Other civilians in the devastated area would also be "welcome to leave," Brahimi said, but government officials first want a list of their names, apparently to be sure that anyone fleeing is not a rebel fighter.
In addition, Brahimi said, armed groups inside the Old City have agreed not to attack aid convoys delivering humanitarian assistance to the area, which has been under government siege for months. A convoy with much needed food, medical supplies and other goods is awaiting the green light from Syrian officials to enter the Old City, Brahimi said.
The accords on Homs would seem to signal the kind of quick if limited success that conference organizers were seeking as confidence-building measures between the two warring sides in the almost 3-year-old conflict. The long-delayed Syrian peace conference began Wednesday in Switzerland, but Sunday was only the second face-to-face day of meetings between the two camps.
Also Sunday, the two sides also began talking about the possible release of thousands of detainees held by both sides. The opposition has agreed to try to come up with a list of those in rebel custody, Brahimi said, though anti-government negotiators here have little sway with many armed factions holding hostages, kidnap victims and other detainees.

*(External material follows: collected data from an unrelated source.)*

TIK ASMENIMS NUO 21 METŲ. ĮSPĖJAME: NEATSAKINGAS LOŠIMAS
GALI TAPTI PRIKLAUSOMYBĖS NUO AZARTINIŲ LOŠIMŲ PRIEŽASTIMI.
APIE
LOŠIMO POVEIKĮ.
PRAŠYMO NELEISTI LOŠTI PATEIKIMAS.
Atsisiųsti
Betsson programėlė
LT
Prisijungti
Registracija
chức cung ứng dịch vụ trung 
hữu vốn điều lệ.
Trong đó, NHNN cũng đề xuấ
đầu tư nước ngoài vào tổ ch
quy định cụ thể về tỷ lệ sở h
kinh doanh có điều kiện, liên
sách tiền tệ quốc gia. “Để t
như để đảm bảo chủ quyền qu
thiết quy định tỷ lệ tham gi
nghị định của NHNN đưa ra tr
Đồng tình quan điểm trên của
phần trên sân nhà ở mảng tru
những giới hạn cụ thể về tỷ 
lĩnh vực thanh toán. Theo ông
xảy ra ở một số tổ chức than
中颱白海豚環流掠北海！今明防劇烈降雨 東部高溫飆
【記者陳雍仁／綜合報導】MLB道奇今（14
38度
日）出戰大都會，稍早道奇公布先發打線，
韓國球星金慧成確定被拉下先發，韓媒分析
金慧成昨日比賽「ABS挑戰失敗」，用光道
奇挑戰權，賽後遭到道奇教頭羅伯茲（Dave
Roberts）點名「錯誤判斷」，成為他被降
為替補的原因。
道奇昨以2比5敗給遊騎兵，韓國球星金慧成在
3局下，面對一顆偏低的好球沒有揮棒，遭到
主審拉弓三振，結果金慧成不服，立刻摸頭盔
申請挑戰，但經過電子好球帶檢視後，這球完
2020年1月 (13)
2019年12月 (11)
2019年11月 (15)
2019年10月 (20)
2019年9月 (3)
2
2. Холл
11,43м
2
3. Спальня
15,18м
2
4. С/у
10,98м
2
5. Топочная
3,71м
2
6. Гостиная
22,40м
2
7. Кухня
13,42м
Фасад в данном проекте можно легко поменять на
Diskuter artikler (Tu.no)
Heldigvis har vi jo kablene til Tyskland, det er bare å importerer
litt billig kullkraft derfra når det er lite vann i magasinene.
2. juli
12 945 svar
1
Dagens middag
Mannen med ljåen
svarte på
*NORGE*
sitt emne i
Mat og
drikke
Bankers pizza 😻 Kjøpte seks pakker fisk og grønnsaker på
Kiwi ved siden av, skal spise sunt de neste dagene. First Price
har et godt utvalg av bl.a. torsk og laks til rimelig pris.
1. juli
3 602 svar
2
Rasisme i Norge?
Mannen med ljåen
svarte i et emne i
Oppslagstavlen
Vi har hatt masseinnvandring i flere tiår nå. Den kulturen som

The government and the opposition point the blame at each other for the fact that civilians remain trapped inside central Homs and aid convoys have not been able to access the area for at least six months. According to the Syrian Arab Red Crescent, about 1,500 people, many of them Christians, are stranded inside the Old City, lacking sufficient food, medical supplies and other essentials. Only a trickle of sick and elderly have been able to leave the besieged zone in recent months, the group says.
The center of Homs, once Syria’s third most populous city, has been largely destroyed in more than two years of shelling and gunfire. Most residents of the Old City fled long ago, as the area fell under the control of armed rebels. Government troops have gradually advanced and taken several nearby neighborhoods, including the Khalidiya district, and now encircle the Old City.
But a contingent of armed Islamic rebels from various factions maintain control of much of the Old City. Exchanges of shelling and gunfire are frequent between rebel forces inside the Old City and government troops positioned on the periphery.
The government has accused the rebels of holding the civilians hostage as “human shields,” their presence serving to cut down on military shelling. The opposition says the civilians are reluctant to leave because they fear being killed by government forces.
Syria’s deputy foreign minister, Faisal Mekdad, told reporters in Geneva that civilians leaving the Old City would be welcomed and taken care of.
“We shall provide them with shelter, we shall provide them with medicine, and we shall provide them with all the necessities of their daily life,” the Syrian deputy prime minister said during a news conference.